Ну можно ли было при таких противоречивых впечатлениях еще раз оказаться даже вблизи Германии? Не существовала ли опасность, что возвратившегося экс-эмигранта на Западе очернят на веки веков как коммуниста, а на Востоке сделают из него закоренелого противника Америки?

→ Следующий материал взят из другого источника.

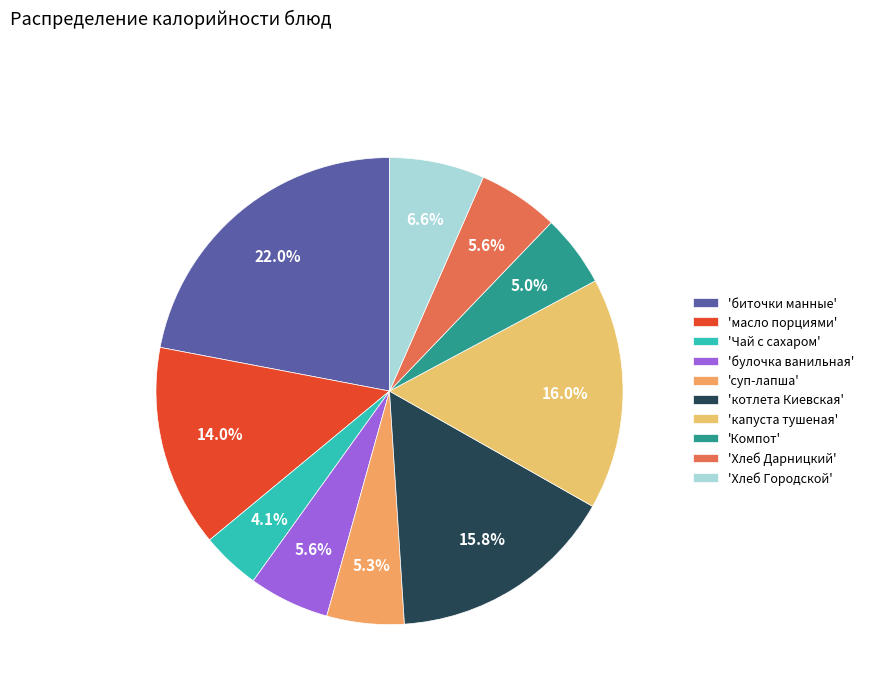

How many segments does this pie chart have?

10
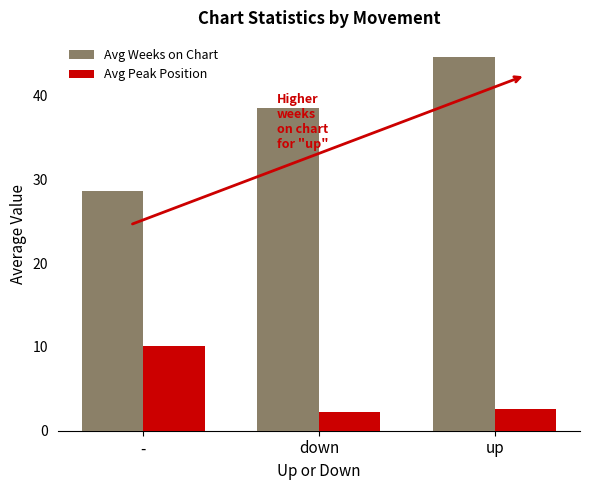

The Avg Weeks on Chart series shows 55.5 at down. True or false?

False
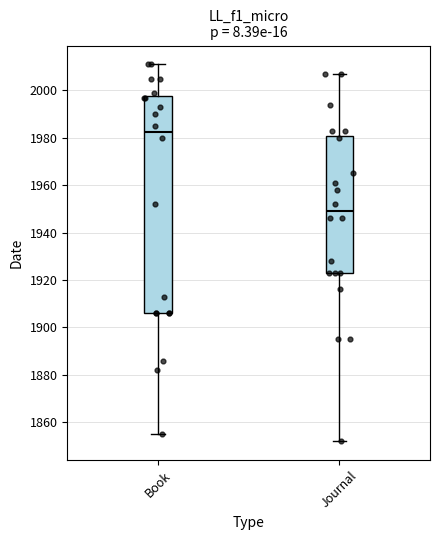

Where does the upper whisker of the box for Journal end on the y-axis? The values are not printed on the chart, so give them approximately, as read against the axis.

2008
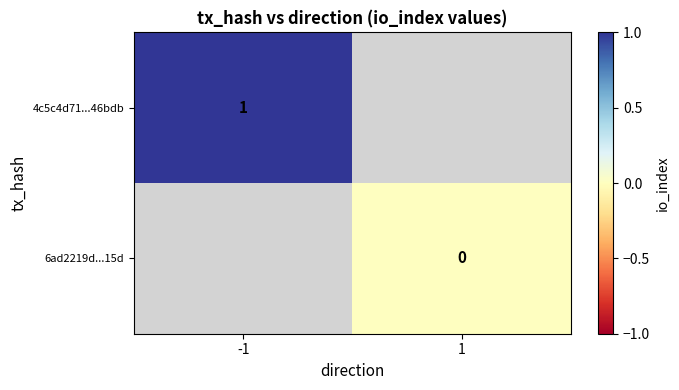

The value of 4c5c4d71...46bdb at -1 is 0. True or false?

False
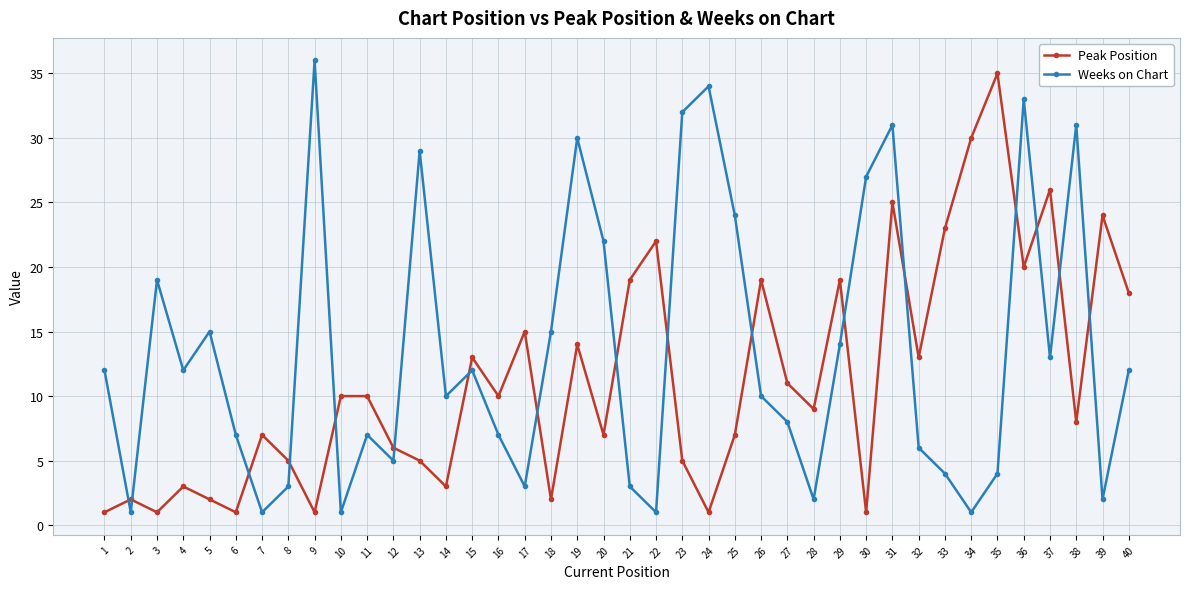

Rank the series at 14 from highest to lowest value.

Weeks on Chart, Peak Position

Напрасные опасения! С пятидесятых годов, еще в период холодной войны, Томас Манн все больше и больше становился «общегерманским» автором. Число приверженцев писателя в Западной Германии тоже росло, его выступления в Мюнхене, Гамбурге и Любеке проходили с большим триумфом, ему аплодировали искренне. Так что результат «испытательных поездок» в Европу оказался однозначным: недвусмысленный «плюс» получила Европа и решительный «минус» – Америка, страна, где после распада «немецкой Калифорнии» Катя и Томас Манн чувствовали себя одинокими. В 1951 году Западное побережье Америки покинул и Катин брат-близнец, «Калешляйн», как она его звала. Пять лет тому назад изгнанный со своей второй родины, Японии, он вместе с сыном Клаусом Хубертом нашел пристанище у сестры с мужем. «Приехал мой брат-близнец, после пятнадцатилетней разлуки я нашла его совсем не изменившимся. Постарели, естественно, все – внешне конечно, но меньше всех Томми».